Hasta ahora, si querías transmitir vía radio o bien tenías que pagar una licencia millonaria o bien te veías relegado a utilizar el espectro libre y masificado, – básicamente donde está Wi-Fi, Bluetooth, etc – pudiendo no ofrecer los servicios que tu habías pensado en un primer momento.
Esto puede cambiar con las nuevas técnicas de acceso que se están estudiando – muchas de ellas por parte del IEEE – y que van a abrir todo un elenco de posibilidades de negocio. Además, permitirán aprovechar mejor el recurso radieléctrico, muy explotado a estas alturas.
Hay tres aproximaciones para hacer el espectro más dinámico: la primera es una modificación de la situación actual, pero permitiendo que un operador pueda ‘alquilar’ por un tiempo definido su espectro a terceras partes. La segunda es un modelo basado en la liberalización de todo el espectro, creando estándares para asegurar la convivencia entre usuarios. El tercero y sobre el que más se trabaja, se basa el utilizar los vacíos espectrales entre canales – o white space en inglés - que se crean en las transmisiones para ubicar otras trasmisiones secundarias.
La primera aproximación no asegura que se aproveche al 100% todo el espectro. Además, da mucho poder al que ya tiene parte del espectro – operadoras de telefonía o cadenas de TV por ejemplo – para decidir a quién y con qué tecnología va a alquilárselo, cediendo parte de los beneficios al inquilino. La segunda aproximación la considero demasiado ‘anárquica’ porque no es lo mismo estandarizar una porción del espectro pequeña y controlable, que todo el conjunto. Diferentes frecuencias tienen diferentes características que hacen muy complicado crear un estándar o grupo de estándares para que todo el mundo se entienda. La tercera aproximación es la más viable pero a la vez la más difícil de aplicar, porque implica interferir de forma controlada con los usuarios licenciados, lo que podría provocar pérdidas en su QoS (Quality of Service, Calidad de Servicio). Esta degradación podría compensarse económicamente, es decir, el usuario licenciado podría adquirir espectro a un costo menor. Hay que tener en cuenta que esas interferencias son controladas y que se establecen márgenes para evitar que el usuario licenciado ’salga siempre prediendo’.

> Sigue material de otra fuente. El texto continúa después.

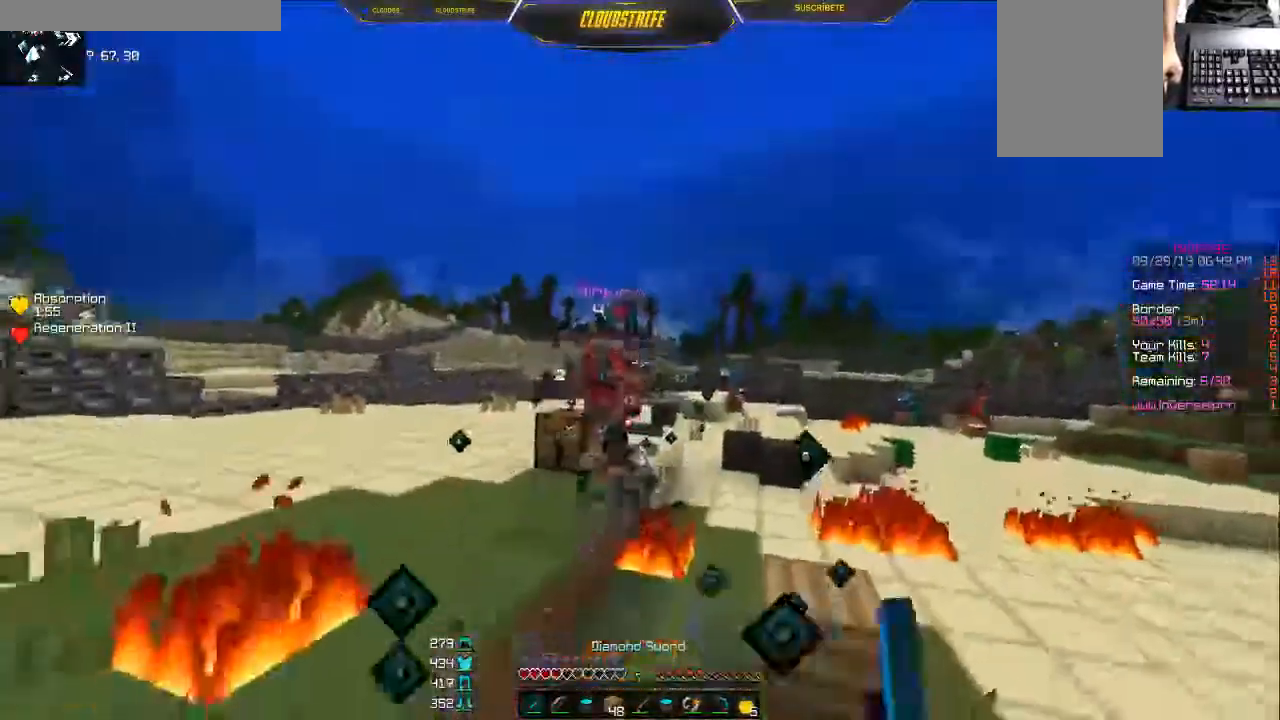
{"keys": ["d", "w"], "mouse": [], "events": [[16, "mouse_left", "up"], [33, "d", "down"], [66, "mouse_left", "down"], [133, "mouse_left", "up"], [150, "d", "up"], [350, "mouse_right", "down"], [367, "d", "down"], [450, "mouse_right", "up"]]}
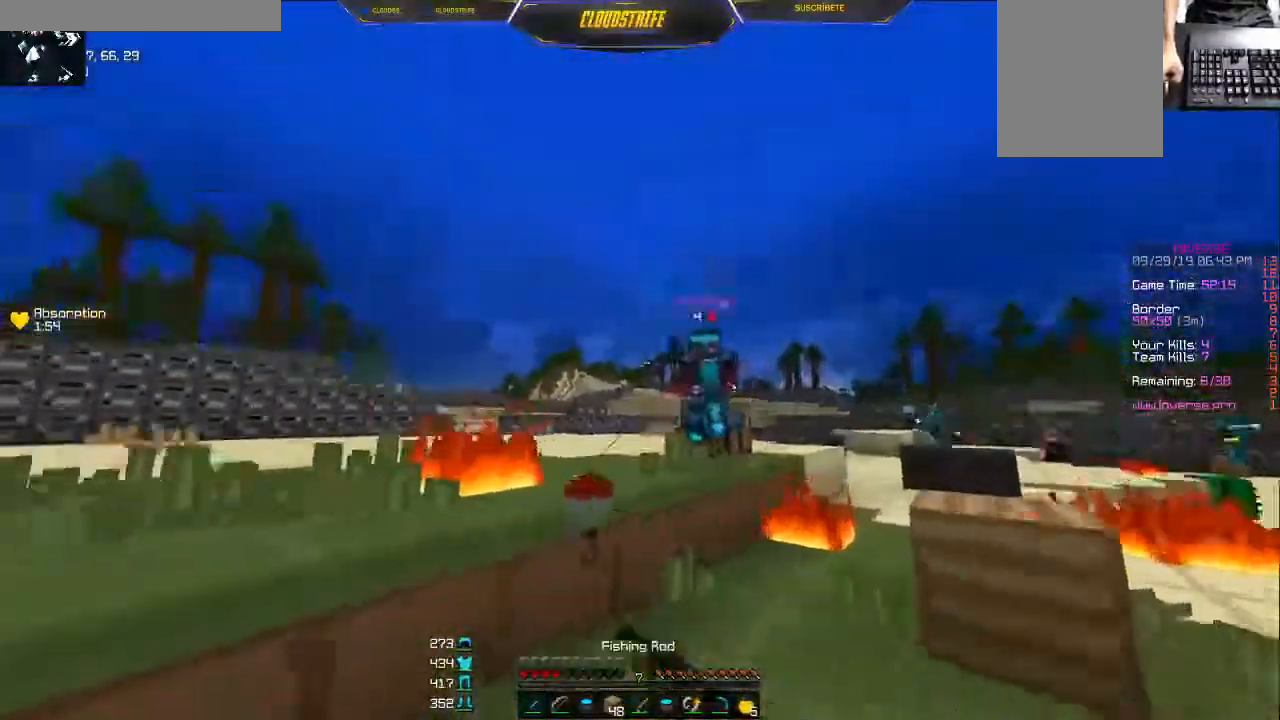
{"keys": ["w"], "mouse": ["left"], "events": [[67, "mouse_right", "down"], [150, "mouse_right", "up"], [184, "mouse_right", "down"], [251, "mouse_right", "up"], [267, "d", "up"], [334, "mouse_left", "down"], [384, "mouse_left", "up"], [434, "mouse_left", "down"], [467, "mouse_left", "up"], [501, "mouse_left", "down"]]}
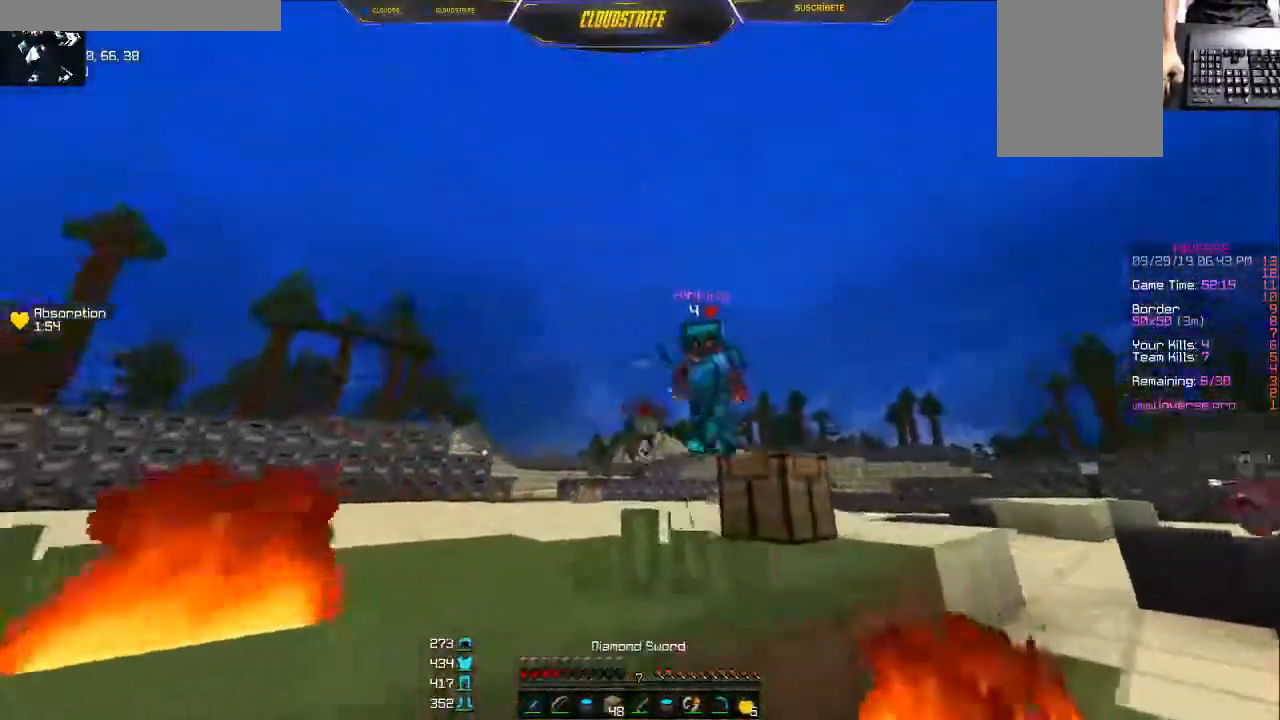
{"keys": ["a", "w"], "mouse": [], "events": [[67, "mouse_left", "up"], [83, "mouse_left", "down"], [133, "mouse_left", "up"], [167, "mouse_left", "down"], [250, "mouse_left", "up"], [283, "mouse_left", "down"], [367, "mouse_left", "up"], [400, "a", "down"]]}
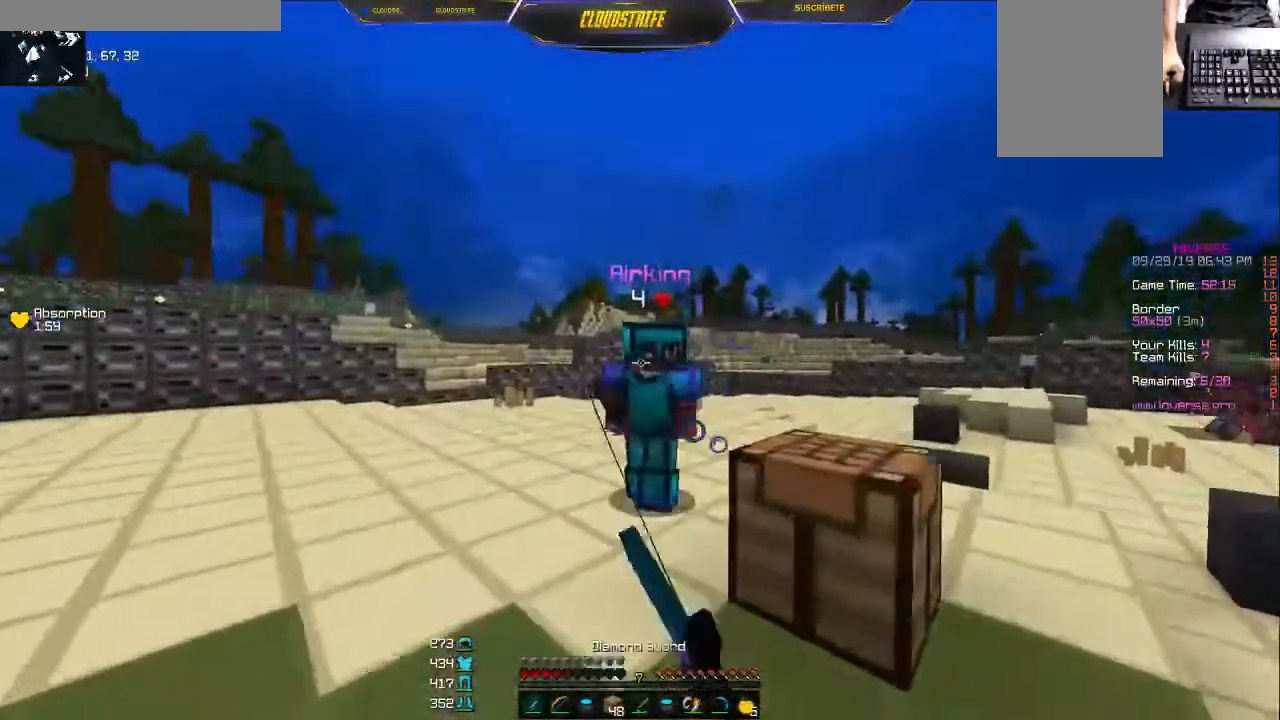
{"keys": ["a", "w"], "mouse": [], "events": [[100, "mouse_right", "down"], [167, "a", "up"], [167, "mouse_right", "up"], [217, "mouse_left", "down"], [367, "a", "down"], [434, "mouse_left", "up"], [467, "mouse_left", "down"], [501, "mouse_left", "up"]]}
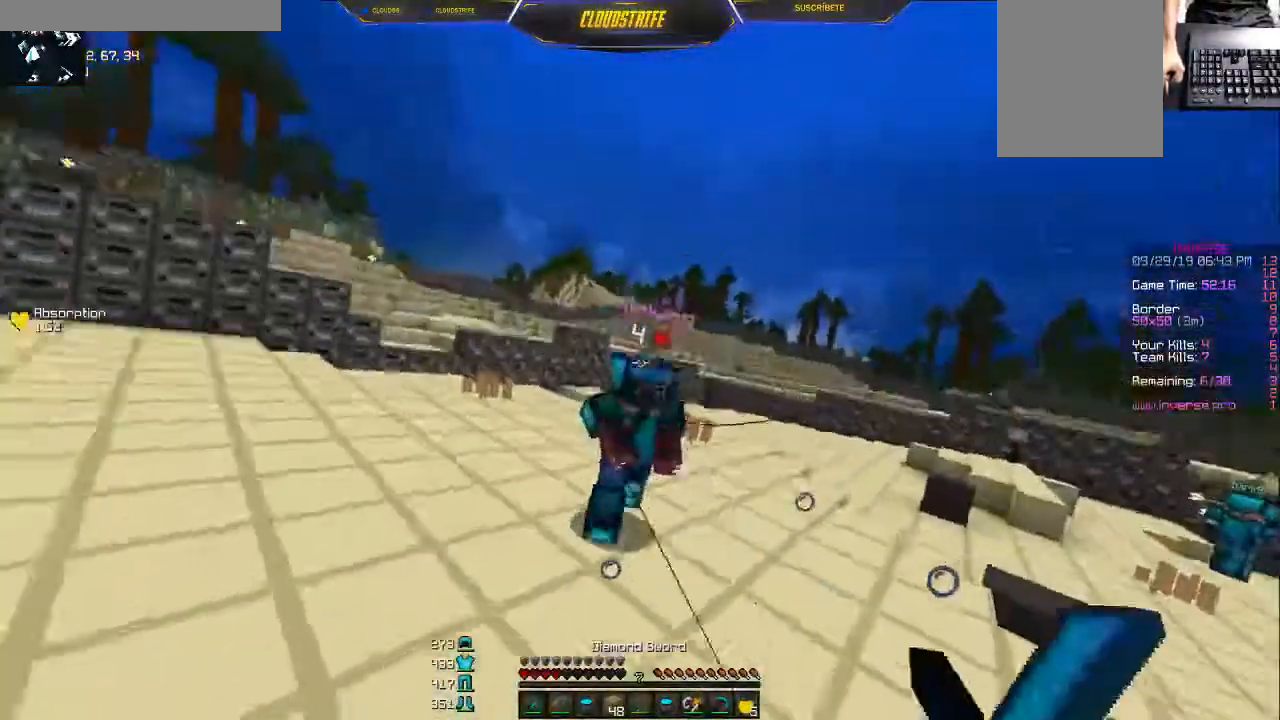
{"keys": ["a", "w"], "mouse": ["right"], "events": [[33, "mouse_left", "down"], [100, "mouse_left", "up"], [150, "mouse_left", "down"], [217, "mouse_left", "up"], [417, "mouse_right", "down"]]}
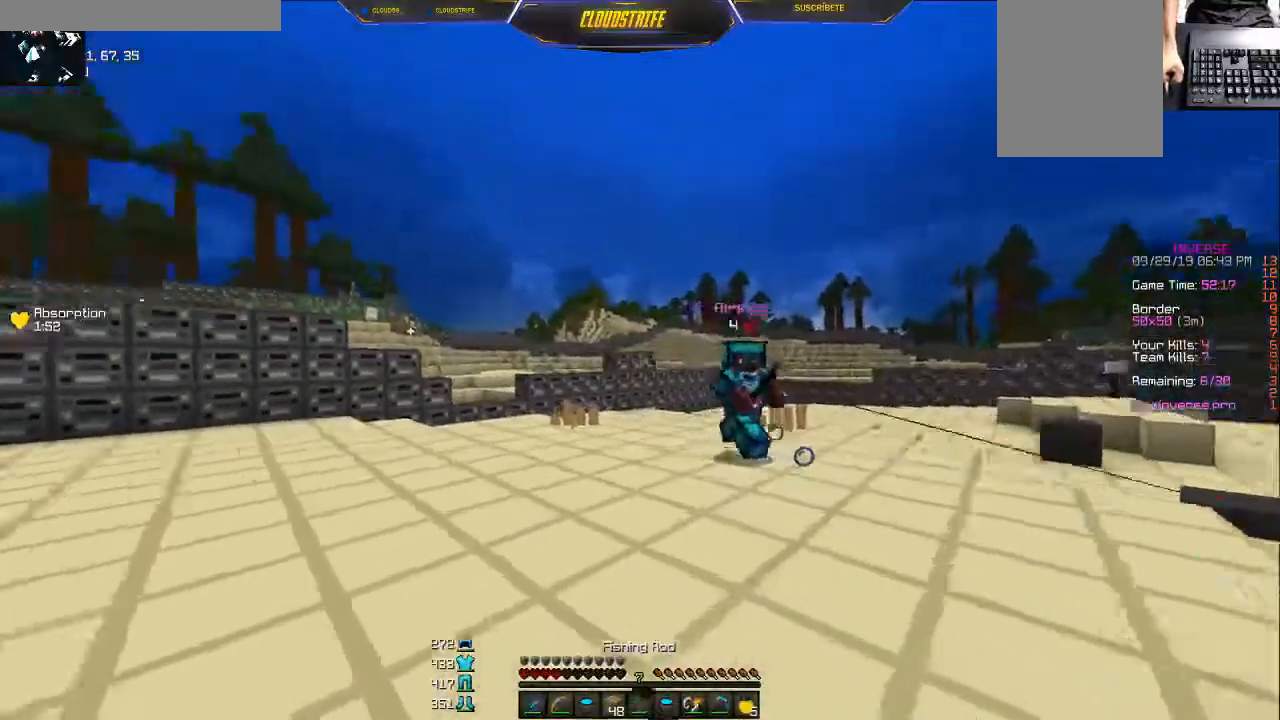
{"keys": ["a", "w"], "mouse": ["left", "right"], "events": [[34, "mouse_right", "up"], [234, "mouse_left", "down"], [234, "mouse_right", "down"]]}
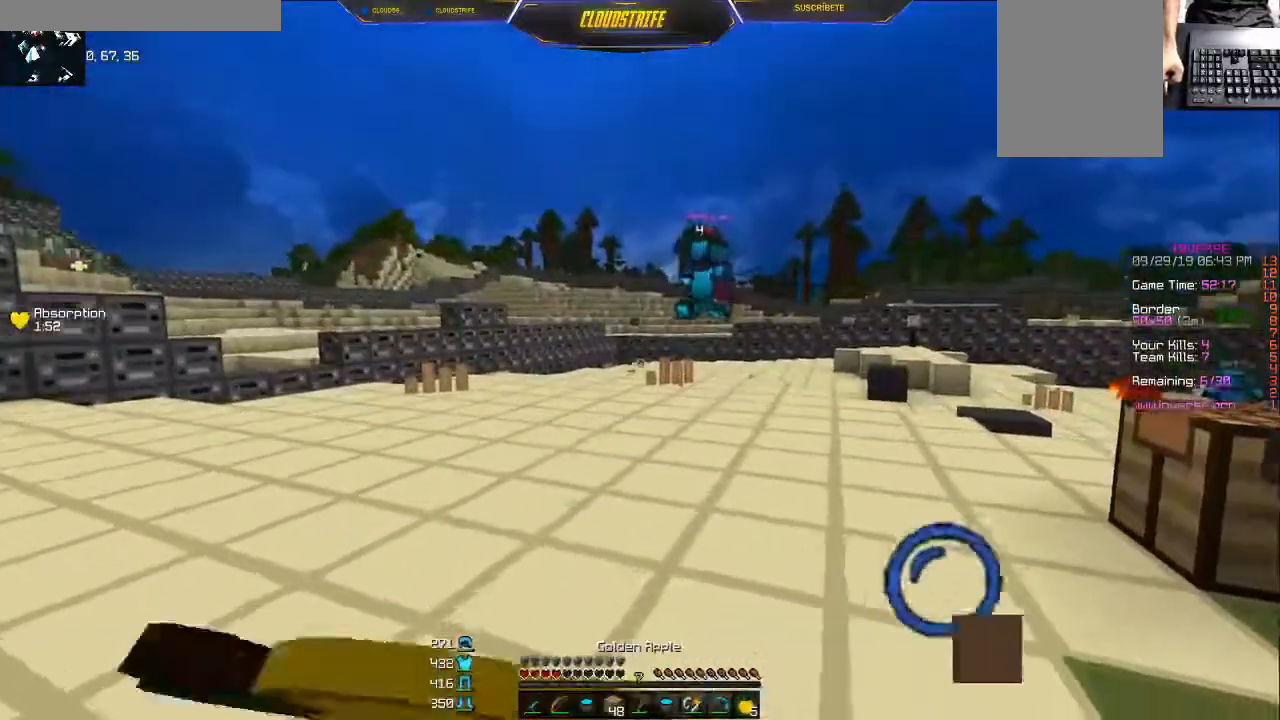
{"keys": ["a", "w"], "mouse": ["left", "right"], "events": []}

La complicación que reside bajo la tercera aproximación es que hay que ‘escuchar’ el entorno antes de que un usuario no licenciado transmita en bandas licenciadas. Esto es mucho más fácil si utilizamos las frecuencias de TV – emisores y receptores estáticos y canales definidos – que si utilizamos frecuencias de telefonía móvil por ejemplo – emisores y receptores dinámicos, puedes usar más de un canal cuando se crea necesario.
Como conclusión decir que estas técnicas de gestión dinámica persiguen mejorar el uso del cada vez más escaso espectro radioeléctrico. No se persigue que usuarios no licenciados se aprovechen de forma ‘pirata’ de los que tienen licencia, símplemete se intenta aprovechar los vacíos espectrales entre canales. La tecnología que lo hará posible es la Cognitive Radio, es decir, una radio o transmisor/receptor que se adaptará a las condiciones del entorno.